Magnesium may be key to calcium’s cancer benefits: study
Researchers from Vanderbilt University found that low ratios of the minerals were associated with reduced risk of colorectal cancer, according to findings presented at the Seventh Annual American Association for Cancer Research International Conference on Frontiers in Cancer Prevention Research.
The potential implications of the results include accounting for the status of both nutrients in individuals before recommending supplementation with one or the other alone.
Colorectal cancer accounts for nine per cent of new cancer cases every year worldwide. The highest incidence rates are in the developed world, while Asia and Africa have the lowest incidence rates.
It remains one of the most curable cancers if diagnosis is made early.
Both high magnesium and calcium levels have been linked to reduced risks of the disease, but studies have also shown that high calcium levels inhibit the absorption of magnesium.

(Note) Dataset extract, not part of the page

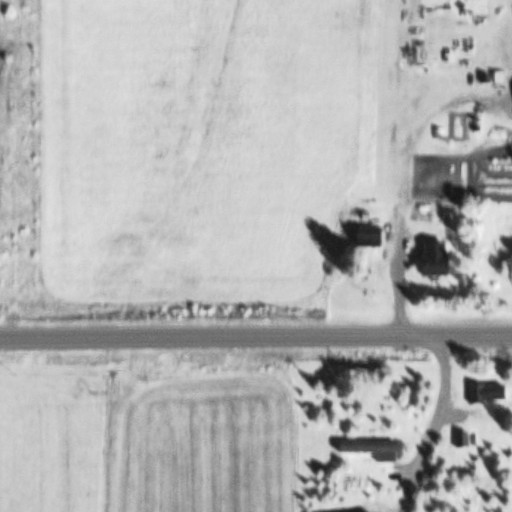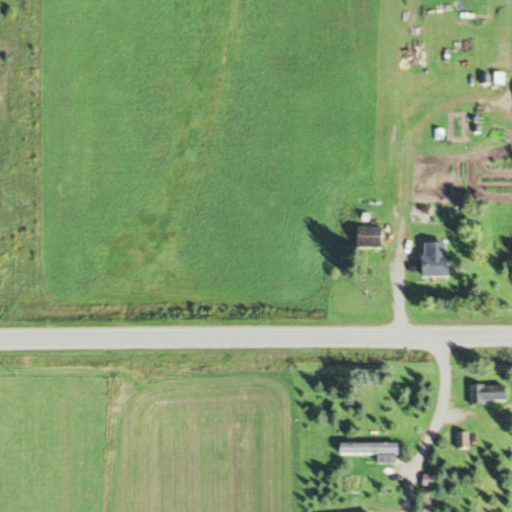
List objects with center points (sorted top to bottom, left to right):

According to Qi Dai, MD, PhD, and co-workers, Americans have high calcium intake, but also a high incidence of colorectal cancer. "If calcium levels were involved alone, you'd expect the opposite direction. There may be something about these two factors combined – the ratio of one to the other – that might be at play," said Dai.
At the AACR conference, the researchers report results from a large clinical trial that found indeed that supplementation of calcium only reduced the risk of cancer recurrence if the ratio of calcium to magnesium was low, and remained low during the intervention period.
"The risk of colorectal cancer adenoma recurrence was reduced by 32 per cent among those with baseline calcium to magnesium ratio below the median in comparison to no reduction for those above the median," said Dai.
Further research is clearly needed to explore these findings, but they do appear to add to the body of knowledge of how dietary factors affect the risk of colorectal cancer.
A role for vitamin D?
Studies have also reported that a combination of calcium and vitamin D may also have potential benefits in relation to colorectal cancer. However, this area is somewhat controversial, with some studies reporting benefits while others report null results.
Researchers from Emory University in Atlanta and the University of Minnesota reported earlier this year that epidemiological studies supporting vitamin D and calcium for protection against colorectal cancer may be biochemically and biologically plausible.
Studies presented at the American Association for Cancer Research annual meeting in San Diego in April reported that the vitamin-mineral combination may increase levels of a protein called Bax, which plays a role in the controlling programmed cell death (apoptosis) in the colon. Moreover, high levels of calcium and vitamin D together are were also linked to higher levels of E-cadherin, which reportedly plays a role in the movement and proliferation of colon cells
Taken together, the studies add to a small but ever-growing body of research supporting the anti-cancer benefits of vitamin D plus calcium.
Source: Seventh Annual American Association for Cancer Research International Conference on Frontiers in Cancer Prevention ResearchAbstract A62“Magnesium, calcium, and colorectal adenoma recurrence: Results from a randomized trial”Authors: Q. Dai, J. Baron.